Tarefa 1:
Traduza para o inglês a frase das diretrizes sobre treinamentos "O tempo gasto nos treinamentos previstos nas NRs é considerado como tempo de trabalho efetivo."
Tarefa 2:
Imprima, sem nenhuma alteração, tudo o que vai de "- Tempo de Trabalho: O" até "pelo responsável técnico)." nas diretrizes sobre treinamentos.
Tarefa 3:
Resuma em duas frases as diretrizes sobre treinamentos.

Principais Diretrizes:
- Certificado: Ao final de cada treinamento, deve ser emitido um certificado contendo informações detalhadas (nome do trabalhador, conteúdo, carga horária, data, local, instrutores, responsável técnico).
- Tempo de Trabalho: O tempo gasto nos treinamentos previstos nas NRs é considerado como tempo de trabalho efetivo.
- Aproveitamento: A NR-1 permite o aproveitamento de conteúdos de treinamentos realizados na mesma organização ou até mesmo entre organizações diferentes, desde que atendidos certos critérios (conteúdo e carga horária compatíveis, prazo de validade, validação pelo responsável técnico).

[Conteúdo transcrito das páginas]
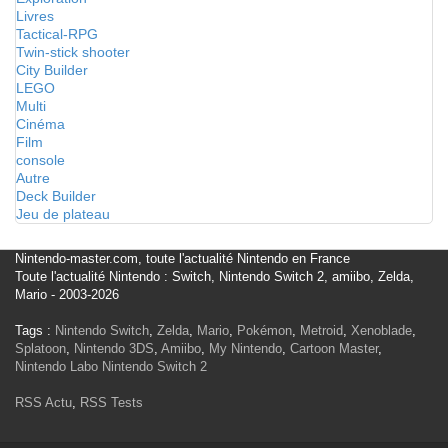
Livres
Tactical-RPG
Twin-stick shooter
City Builder
LEGO
Multi
Cinéma
Film
console
Autre
Deck Builder
Jeu de plateau
Nintendo-master.com, toute l'actualité Nintendo en France
Toute l'actualité Nintendo : Switch, Nintendo Switch 2, amiibo, Zelda,
Mario - 2003-2026
Tags :
Nintendo Switch
,
Zelda
,
Mario
,
Pokémon
,
Metroid
,
Xenoblade
,
Splatoon
,
Nintendo 3DS
,
Amiibo
,
My Nintendo
,
Cartoon Master
,
Nintendo Labo
Nintendo Switch 2
RSS Actu
,
RSS Tests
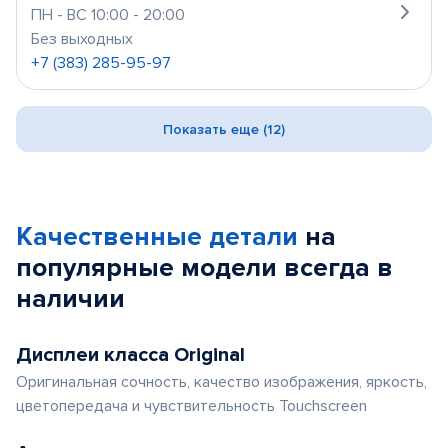
ПН - ВС 10:00 - 20:00
Без выходных
+7 (383) 285-95-97
Показать еще (12)
Качественные детали
на
популярные
модели
всегда в
наличии
Дисплеи класса Original
Оригинальная сочность, качество изображения, яркость,
цветопередача и чувствительность Touchscreen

Solução escrita 1:
The time spent in the training sessions required by the NRs is considered effective working time.

Solução escrita 2:
- Tempo de Trabalho: O tempo gasto nos treinamentos previstos nas NRs é considerado como tempo de trabalho efetivo.
- Aproveitamento: A NR-1 permite o aproveitamento de conteúdos de treinamentos realizados na mesma organização ou até mesmo entre organizações diferentes, desde que atendidos certos critérios (conteúdo e carga horária compatíveis, prazo de validade, validação pelo responsável técnico).

Solução escrita 3:
As diretrizes determinam que, ao final de cada treinamento, seja emitido um certificado com informações detalhadas e que o tempo gasto nos treinamentos previstos nas NRs seja considerado tempo de trabalho efetivo. A NR-1 também permite aproveitar conteúdos de treinamentos realizados na mesma organização ou em organizações diferentes, desde que sejam atendidos critérios como conteúdo e carga horária compatíveis, prazo de validade e validação pelo responsável técnico.